==== GIVEN TEXT ====
Monday, June 1, 2015

US Cancer Study to Match Existing Drugs to Genetic Mutations - Wall Street Journal

June 1, 2015 1:50 p.m. ET
CHICAGO—The National Cancer Institute is launching a major clinical trial in which it hopes to become a matchmaker between 1,000 advanced cancer patients and a growing new or existing drugs that target genetic mutations that are driving the growth of their tumors.

The study, called NCI-Match, marks an ambitious effort by the NCI to advance the emerging field of precision medicine and to help spur the development of new drugs that might be effective against cancer-causing mutations. At least 10 pharmaceutical companies will provide a total of more than 20 treatments to be tested all under the structure of a single study.

“This is the largest and most rigorous precision oncology trial that has ever been attempted,” said James Doroshow, deputy director of the NCI, in announcing the launch of the study Monday. Researchers will begin screening patients next month at some 2,400 sites around the U.S.

The announcement came at the annual meeting of the American Society of Clinical Oncology, which is launching a similar study called TEPUR, in which five pharmaceutical companies so far have agreed to provide a total of 13 molecularly targeted drugs already on the market. The intent is to determine “what happens to patients who have their tumors sequenced and are treated with a targeted drug” that isn’t specifically approved for their cancer, said Richard L. Schilsky, ASCO’s chief medical officer.

Together the studies reflect how growing understanding of cancer genetics and the ever-lowering cost of DNA sequencing is changing how patients are treated and how drugs are developed to treat the disease. Several leading academic centers and some community oncology practices offer genetic analysis of tumor DNA for many of their advanced cancer patients in hopes of pairing them with a promising treatment, but little is known about how this is affecting patients.
==== GIVEN ENTRIES ====
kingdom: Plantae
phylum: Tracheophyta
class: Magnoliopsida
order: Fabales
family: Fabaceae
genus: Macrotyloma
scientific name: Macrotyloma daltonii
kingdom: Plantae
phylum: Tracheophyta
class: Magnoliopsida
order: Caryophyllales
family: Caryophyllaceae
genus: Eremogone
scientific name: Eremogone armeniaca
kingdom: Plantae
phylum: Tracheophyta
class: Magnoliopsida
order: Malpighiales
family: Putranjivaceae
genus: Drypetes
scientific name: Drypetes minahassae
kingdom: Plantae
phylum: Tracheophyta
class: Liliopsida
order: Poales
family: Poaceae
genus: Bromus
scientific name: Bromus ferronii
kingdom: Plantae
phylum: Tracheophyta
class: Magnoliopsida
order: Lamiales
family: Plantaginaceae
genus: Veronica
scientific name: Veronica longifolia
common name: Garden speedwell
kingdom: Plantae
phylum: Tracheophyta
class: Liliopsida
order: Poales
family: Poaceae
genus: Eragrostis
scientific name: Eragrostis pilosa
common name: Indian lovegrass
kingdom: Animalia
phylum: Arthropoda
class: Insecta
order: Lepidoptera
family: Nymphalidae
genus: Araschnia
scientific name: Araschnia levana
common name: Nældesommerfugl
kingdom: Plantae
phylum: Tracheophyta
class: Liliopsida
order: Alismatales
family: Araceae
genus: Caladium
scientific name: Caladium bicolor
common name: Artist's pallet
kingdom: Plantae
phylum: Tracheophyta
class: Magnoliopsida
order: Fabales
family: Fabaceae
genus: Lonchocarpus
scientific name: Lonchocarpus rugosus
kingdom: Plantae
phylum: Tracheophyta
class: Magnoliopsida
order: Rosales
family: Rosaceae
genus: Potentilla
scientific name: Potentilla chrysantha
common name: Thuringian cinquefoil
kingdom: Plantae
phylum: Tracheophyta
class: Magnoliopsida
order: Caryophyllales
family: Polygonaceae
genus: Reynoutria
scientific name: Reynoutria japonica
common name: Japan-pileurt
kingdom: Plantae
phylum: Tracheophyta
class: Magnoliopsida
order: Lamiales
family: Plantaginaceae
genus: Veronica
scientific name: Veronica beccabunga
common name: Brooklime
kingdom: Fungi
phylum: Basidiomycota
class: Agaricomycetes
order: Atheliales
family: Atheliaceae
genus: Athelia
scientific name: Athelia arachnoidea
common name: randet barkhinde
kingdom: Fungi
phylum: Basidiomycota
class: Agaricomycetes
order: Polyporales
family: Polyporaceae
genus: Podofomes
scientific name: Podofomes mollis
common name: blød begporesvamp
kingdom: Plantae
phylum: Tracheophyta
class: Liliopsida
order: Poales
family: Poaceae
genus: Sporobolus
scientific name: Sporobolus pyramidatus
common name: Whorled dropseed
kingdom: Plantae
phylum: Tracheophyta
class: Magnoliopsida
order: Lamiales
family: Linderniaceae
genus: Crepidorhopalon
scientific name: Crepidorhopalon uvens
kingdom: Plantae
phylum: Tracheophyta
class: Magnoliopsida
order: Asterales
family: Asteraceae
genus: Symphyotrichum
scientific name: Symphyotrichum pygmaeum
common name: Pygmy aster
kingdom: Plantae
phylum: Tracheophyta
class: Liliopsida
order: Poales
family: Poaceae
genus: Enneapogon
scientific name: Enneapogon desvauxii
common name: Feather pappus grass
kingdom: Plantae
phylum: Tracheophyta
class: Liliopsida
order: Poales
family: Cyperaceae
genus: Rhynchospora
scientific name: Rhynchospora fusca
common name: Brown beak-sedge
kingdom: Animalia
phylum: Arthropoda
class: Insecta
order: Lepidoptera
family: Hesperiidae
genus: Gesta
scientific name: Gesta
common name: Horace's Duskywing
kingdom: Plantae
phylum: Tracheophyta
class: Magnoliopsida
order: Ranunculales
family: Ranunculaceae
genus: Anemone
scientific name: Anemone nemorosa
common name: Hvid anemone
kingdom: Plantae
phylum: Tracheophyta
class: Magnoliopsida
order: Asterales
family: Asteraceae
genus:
====
■ ASSIGNED TASK 1:
Quote the passage of the cancer trial article that begins with the words "US Cancer Study" and ends after the words "of their tumors.".
■ ASSIGNED TASK 2:
Write the next part of the news article about the NCI-Match cancer trial, picking up after its final sentence.

■ EXPECTED OUTPUT 1:
US Cancer Study to Match Existing Drugs to Genetic Mutations - Wall Street Journal

June 1, 2015 1:50 p.m. ET
CHICAGO—The National Cancer Institute is launching a major clinical trial in which it hopes to become a matchmaker between 1,000 advanced cancer patients and a growing new or existing drugs that target genetic mutations that are driving the growth of their tumors.

■ EXPECTED OUTPUT 2:
A key driver of the strategy is the fact that the same cancer-causing molecular traits are often found in a variety of tumor types, raising hope that a drug effective against the target in, say breast cancer, would be effective in a tumor originating in another organ. Indeed, Roche Holding AG’s breast cancer drug Herceptin, which targets a receptor called Her2, turned out to be effective—and was eventually approved—for gastric tumors that have high levels of Her2.

But the drug Zelboraf, which is especially effective against the skin cancer melanoma with a certain mutation in a gene called BRAF, turns out to have essentially no effect against colon cancer harboring the same mutation.

“It’s a much more complicated issue than most people would like to hear,” said Richard Pazdur, chief of oncology at the U.S. Food and Drug Administration and a supporter of the studies. “I would have some element of caution” toward assuming broad success in the approach.

Another issue is that genetically characterizing tumors breaks common cancers such as lung or breast into a dozen or more much rarer diseases. That poses a challenge to drug companies, who in recruiting for a single-drug trial could have to screen as many as 10,000 patients to find enough patients to test a drug against a rare mutation, researchers said. Screening patients for a trial involving 10 or 20 drugs instead is expected to be much more efficient and more quickly provide patients with access to potentially beneficial treatments.

The NCI-Match study will initially obtain fresh tumor biopsies from some 3,000 patients and perform DNA analysis in hopes of finding about 1,000 with genetic alterations that make them candidates for drugs that will be will be available for the study. Their results will be analyzed by a panel of experts, and patients will be assigned to treatments based on the mutations, not where their cancer is located.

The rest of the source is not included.